The First Revolutions

The First Revolutions: In the Minds of the People

My opening discussion provides a fact-based correction for an interpretation of the American Revolution that became orthodoxy in the mid-20th century. This faux history rested on the easily refuted ideas that America’s patriots were civic humanists and that the insurgency they conducted was a reform movement underpinned by high moral convictions.

Placeman John Wilkes of London, England launched the first revolution in the minds of the people in the early-1760s. He is relevant to my narrative because Sam Adams borrowed, modified, and used his method of speaking “in the voice of the people.”

Adams had only limited success in rousing the American people against British rule. He did succeed, however, in creating a network of malcontents that undermined King George III’s colonial govern-ments. While members of Adams’s network were everywhere, they were never more than a small fraction of the King’s American subjects. How did they gain the support of the American people? I say they never did. Rather than winning popular support, they silenced their opponents with public violence and frightened those who witnessed it with threats and intimidation.
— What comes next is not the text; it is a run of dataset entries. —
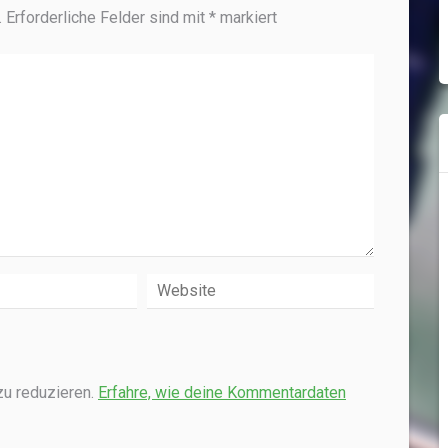
.
Erforderliche Felder sind mit
*
markiert
u reduzieren.
Erfahre, wie deine Kommentardaten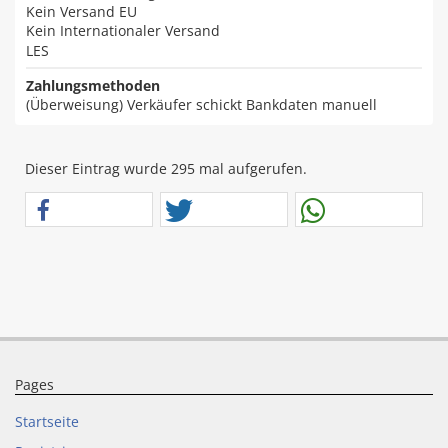
Kein Versand EU
Kein Internationaler Versand
LES
Zahlungsmethoden
(Überweisung) Verkäufer schickt Bankdaten manuell
Dieser Eintrag wurde 295 mal aufgerufen.
Pages
Startseite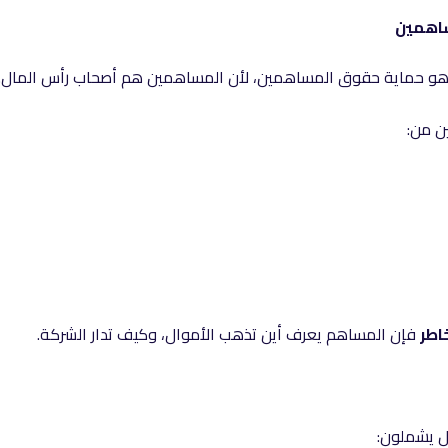
ساهمين
و حماية حقوق المساهمين، لأن المساهمين هم أصحاب رأس المال.
 من:
اطر
فإن المساهم يعرف أين تذهب الأموال، وكيف تدار الشركة.
ل يشملون: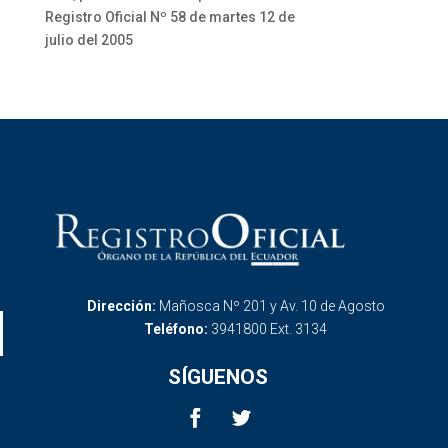
Registro Oficial Nº 58 de martes 12 de
julio del 2005
Dirección:
Mañosca Nº 201 y Av. 10 de Agosto
Teléfono:
3941800 Ext. 3134
SÍGUENOS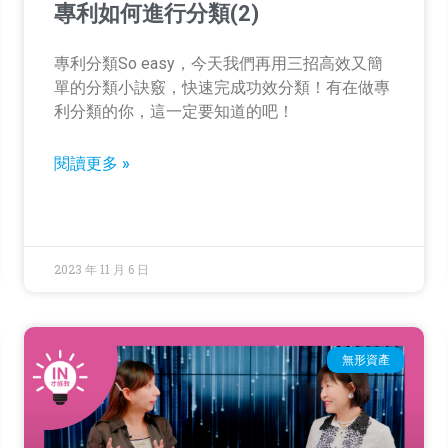
專利如何進行分類(2)
專利分類So easy，今天我們再用三招高效又簡
單的分類小訣竅，快速完成功效分類！有在做專
利分類的你，這一定要知道的吧！
閱讀更多 »
2023 年 11 月 6 日
無形資產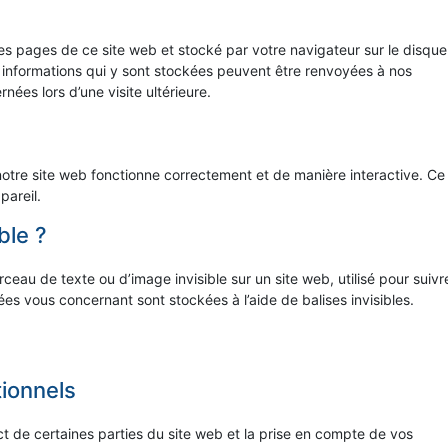
les pages de ce site web et stocké par votre navigateur sur le disque
s informations qui y sont stockées peuvent être renvoyées à nos
nées lors d’une visite ultérieure.
notre site web fonctionne correctement et de manière interactive. Ce
pareil.
ble ?
rceau de texte ou d’image invisible sur un site web, utilisé pour suivr
nées vous concernant sont stockées à l’aide de balises invisibles.
tionnels
t de certaines parties du site web et la prise en compte de vos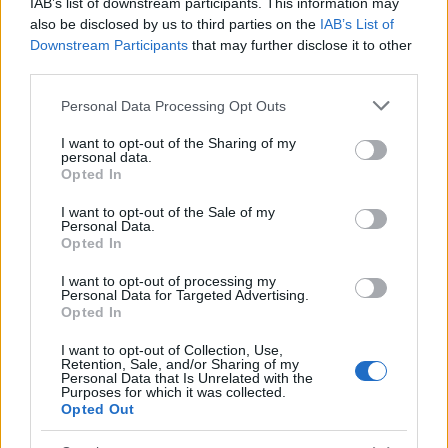
IAB’s list of downstream participants. This information may
also be disclosed by us to third parties on the
IAB’s List of
Downstream Participants
that may further disclose it to other
third parties.
Please note that this website/app uses one or more Google
AUTORE
Personal Data Processing Opt Outs
AiAdhubMedia
services and may gather and store information including but
not limited to your visit or usage behaviour. You may click to
I want to opt-out of the Sharing of my
personal data.
grant or deny consent to Google and its third-party tags to
Opted In
use your data for below specified purposes in below Google
consent section.
I want to opt-out of the Sale of my
Personal Data.
Opted In
I want to opt-out of processing my
Personal Data for Targeted Advertising.
Opted In
I want to opt-out of Collection, Use,
Retention, Sale, and/or Sharing of my
Personal Data that Is Unrelated with the
Purposes for which it was collected.
Opted Out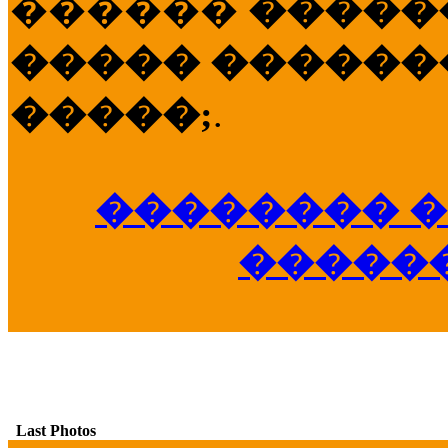
������
�����
����� �������
�����;
.
�������� �
�����
Last Photos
As Adams’s henchmen were bullying their unprepared countrymen, patriotic scribed flooded the country with lists of grievances against Parliament and the King and ceaseless propaganda touting the “rights” of the people. A war began when the English King moved to suppress Adams’s insurgency and reestablish his authority in his colonies. I characterize this war as a “rights revolution.” It was not, however, a popular uprising. Nor did a majority of British Americans ever view King George III as a tyrant.